The Art of Slow Living with JOMO
Although JOMO is sometimes misunderstood, this approach does not mean a total rejection of the digital world; rather, it implies making more conscious choices about how and how much we connect. As Montaigne stated, “The soul which has no fixed purpose in life is lost; to be everywhere, is to be nowhere.” In an age where the expectation to stay constantly connected is increasing, the selectivity offered by JOMO presents a quest for balance against this sense of fragmentation.
Selectivity naturally brings a person closer to the present moment. Of course, the point is not to withdraw entirely—it is neither about being overly engaged nor completely disconnected, but rather discovering the balance that suits one’s own rhythm. Sometimes, being able to say, “I choose not to be connected today; I want to spend some time with myself,” creates a healthy space for freedom.
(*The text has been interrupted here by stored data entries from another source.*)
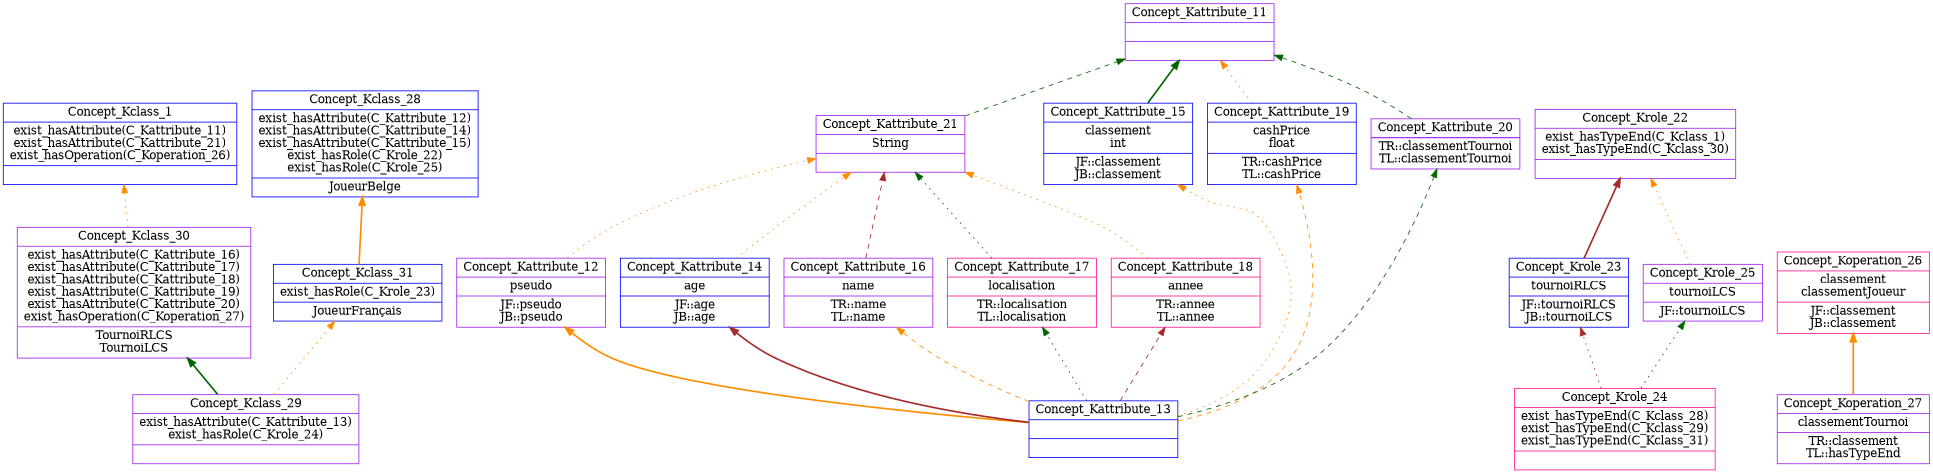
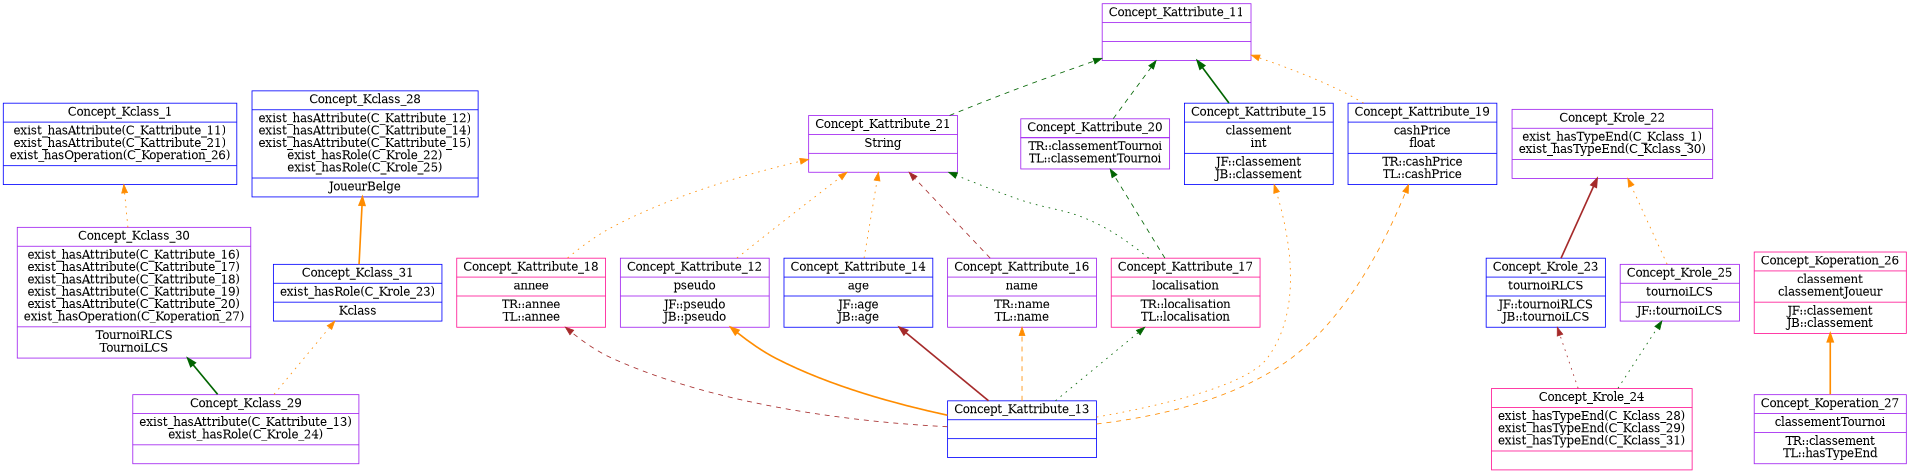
  digraph {
    rankdir=BT
    node [color=purple shape=record]
    edge [color=darkorange style=dotted]
    n1 [color=blue label="{Concept_Kclass_1|exist_hasAttribute(C_Kattribute_11)\nexist_hasAttribute(C_Kattribute_21)\nexist_hasOperation(C_Koperation_26)\n|}"]
    n2 [color=blue label="{Concept_Kclass_28|exist_hasAttribute(C_Kattribute_12)\nexist_hasAttribute(C_Kattribute_14)\nexist_hasAttribute(C_Kattribute_15)\nexist_hasRole(C_Krole_22)\nexist_hasRole(C_Krole_25)\n|JoueurBelge\n}"]
    n3 [label="{Concept_Kclass_29|exist_hasAttribute(C_Kattribute_13)\nexist_hasRole(C_Krole_24)\n|}"]
    n4 [label="{Concept_Kclass_30|exist_hasAttribute(C_Kattribute_16)\nexist_hasAttribute(C_Kattribute_17)\nexist_hasAttribute(C_Kattribute_18)\nexist_hasAttribute(C_Kattribute_19)\nexist_hasAttribute(C_Kattribute_20)\nexist_hasOperation(C_Koperation_27)\n|TournoiRLCS\nTournoiLCS\n}"]
-   n5 [color=blue label="{Concept_Kclass_31|exist_hasRole(C_Krole_23)\n|JoueurFrançais\n}"]
+   n5 [color=blue label="{Concept_Kclass_31|exist_hasRole(C_Krole_23)\n|Kclass\n}"]
    n6 [label="{Concept_Kattribute_11||}"]
    n7 [label="{Concept_Kattribute_12|pseudo\n|JF::pseudo\nJB::pseudo\n}"]
    n8 [label="{Concept_Kattribute_21|String\n|}"]
    n9 [color=blue label="{Concept_Kattribute_13||}"]
    n10 [color=blue label="{Concept_Kattribute_14|age\n|JF::age\nJB::age\n}"]
    n11 [color=blue label="{Concept_Kattribute_15|classement\nint\n|JF::classement\nJB::classement\n}"]
    n12 [label="{Concept_Kattribute_16|name\n|TR::name\nTL::name\n}"]
    n13 [color=deeppink label="{Concept_Kattribute_17|localisation\n|TR::localisation\nTL::localisation\n}"]
    n14 [color=deeppink label="{Concept_Kattribute_18|annee\n|TR::annee\nTL::annee\n}"]
    n15 [color=blue label="{Concept_Kattribute_19|cashPrice\nfloat\n|TR::cashPrice\nTL::cashPrice\n}"]
    n16 [label="{Concept_Kattribute_20|classementTournoi\nMap<>\n|TR::classementTournoi\nTL::classementTournoi\n}"]
    n17 [label="{Concept_Krole_22|exist_hasTypeEnd(C_Kclass_1)\nexist_hasTypeEnd(C_Kclass_30)\n|}"]
    n18 [color=blue label="{Concept_Krole_23|tournoiRLCS\n|JF::tournoiRLCS\nJB::tournoiLCS\n}"]
    n19 [color=deeppink label="{Concept_Krole_24|exist_hasTypeEnd(C_Kclass_28)\nexist_hasTypeEnd(C_Kclass_29)\nexist_hasTypeEnd(C_Kclass_31)\n|}"]
    n20 [label="{Concept_Krole_25|tournoiLCS\n|JF::tournoiLCS\n}"]
    n21 [color=deeppink label="{Concept_Koperation_26|classement\nclassementJoueur\n|JF::classement\nJB::classement\n}"]
    n22 [label="{Concept_Koperation_27|classementTournoi\n|TR::classement\nTL::hasTypeEnd\n}"]
    subgraph sub_1 {
      label=Kclass
      n1
      n2
      n3
      n4
      n5
    }
    subgraph sub_2 {
      label=Kattribute
      n6
      n7
      n8
      n9
      n10
      n11
      n12
      n13
      n14
      n15
      n16
    }
    subgraph sub_3 {
      label=Krole
      n17
      n18
      n19
      n20
    }
    subgraph sub_4 {
      label=Koperation
      n21
      n22
    }
    n3 -> n4 [color=darkgreen style=bold]
    n3 -> n5
    n4 -> n1
    n5 -> n2 [style=bold]
    n7 -> n8
    n8 -> n6 [color=darkgreen style=dashed]
    n9 -> n7 [style=bold]
    n9 -> n10 [color=brown style=bold]
    n9 -> n11
    n9 -> n12 [style=dashed]
    n9 -> n13 [color=darkgreen]
    n9 -> n14 [color=brown style=dashed]
    n9 -> n15 [style=dashed]
-   n9 -> n16 [color=darkgreen style=dashed]
+   n13 -> n16 [color=darkgreen style=dashed]
    n10 -> n8
    n11 -> n6 [color=darkgreen style=bold]
    n12 -> n8 [color=brown style=dashed]
    n13 -> n8 [color=darkgreen]
    n14 -> n8
    n15 -> n6
    n16 -> n6 [color=darkgreen style=dashed]
    n18 -> n17 [color=brown style=bold]
    n19 -> n18 [color=brown]
    n19 -> n20 [color=darkgreen]
    n20 -> n17
    n22 -> n21 [style=bold]
  }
How Do We Build Our Mental Filter?
In today’s world, maintaining peace amidst the endless stream of stimuli requires a degree of mindfulness. Here, JOMO acts as a filter that protects our minds. The real issue is not so much about setting boundaries as it is about choosing quality. Instead of severing social ties, it is about transforming relationships from those that “steal our time” into connections for which we intentionally make space. After all, human relationships are often nourished by their quality, not their quantity.
To achieve this, we must first recognize the triggers that constantly drive us toward a sense of “catching up.” Whether it is phone notifications, habitual app usage, or digital flows we fall into unknowingly, questioning which interactions truly add value is perhaps the first step toward digital simplification.
Life feels like a search for balance between that fast-paced tempo where we miss our own day while watching the lives of others, and the serene state of self-sufficiency offered by JOMO.
However, there is another side to this journey. We must recognize the fine line between setting boundaries and building walls. It is not about becoming too absorbed in the serenity of solitude and neglecting precious bonds; nor is it about creating silences that are difficult to return from by thinning the bridges between us and others under the guise of “taking time for myself.”
Self-compassion and being at peace with oneself do not necessitate a total detachment from people; rather, they bring the ability to move relationships onto a healthier foundation.
Conclusion
Ultimately, life is a search for balance. We strive to find our personal rhythm between the constant hustle of “catching up” created by FOMO and the comfortable state of “self-sufficiency” offered by JOMO. The important thing is neither to catch up with everything nor to give up on everything.
It is being able to say, when necessary, without hurting anyone or exhausting ourselves: “Thanks, but today I choose to stay with myself.” And in saying this, we are not moving away from the world; we are simply choosing to step back from the noise that consumes us.
References
Barry, C. T., Smith, E. E., Murphy, M. B., Halter, B. M., & Briggs, J. (2023). JOMO: Joy of missing out and its association with social media use, self-perception, and mental health. Telematics and Informatics Reports, 10, 100054.
Aranda, J. H., & Baig, S. (2018). Toward “JOMO”: The Joy of Missing Out and the Freedom of Disconnecting. MobileHCI ’18: Proceedings of the 20th International Conference on Human-Computer Interaction with Mobile Devices and Services.
Montaigne, M. de. (1958). The Complete Essays of Montaigne (D. M. Frame, Trans.). Stanford University Press.